5 of 7 people found the following review helpful
A marauding band of medieval soldiers set fire to the garden,
This review is from: Mythago Wood (Paperback)
I don't read much fantasy - apart from the fabulous Terry Pratchett - and I don't think of that as serious fantasy. The genre has always struck me as rather too po-faced and credulous. However, the title of this appealed to me and made me imagine some magical story about being lost in woods. That is exactly what it is about.
Two brothers are brought up near a large wood somewhere in England. The youngest, Stephen, joins up to fight in World War II, leaving the fragile eldest, Christian, behind. When their mother dies and then their father, Christian, finds his father's journal. Always a remote figure their father would periodically disappear into the wood, sometimes staying away for days. The journal tells a strange story of the search for a woodland girl and encounters with strange historical myths - the Mythagos that, it appears, the father himself has created.

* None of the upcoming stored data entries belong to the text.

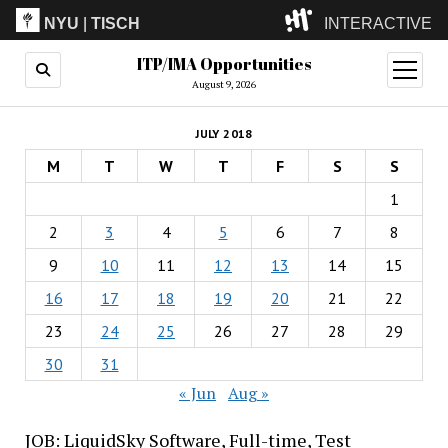
NYU
|
TISCH
INTERACTIVE
ITP/IMA Opportunities
ITP
(Grad)
open
menu
August 9, 2026
IMA
(Undergrad)
LowRes
JULY 2018
Camp
M
T
W
T
F
S
S
1
2
3
4
5
6
7
8
9
10
11
12
13
14
15
16
17
18
19
20
21
22
23
24
25
26
27
28
29
30
31
« Jun
Aug »
JOB: LiquidSky Software, Full-time, Test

When Stephen, comes back from the war in Europe, he finds his brother deeply embroiled in the same search. Gradually, Stephen begins to understand the fascination of the wood, and when Christian disappears for almost a year, he sets out to find him.
The story is mystical and strange, but it holds to a kind of logic which keeps your attention from straying. The two men become locked in a battle for the woodland girl and have many adventures along the way towards a fairly satisfying denouement. It is a kind of romp through the mythology of the mystic wood and makes an exciting read. I had trouble suspending my disbelief in parts, since activity around the house they inhabit seems to never worry the neighbours or local police. Surely someone would have noticed something when a marauding band of soldiers from pre-medieval England arrived on the doorstep and set fire to the garden? But never mind, it is very enjoyable in a not entirely brainless kind of way.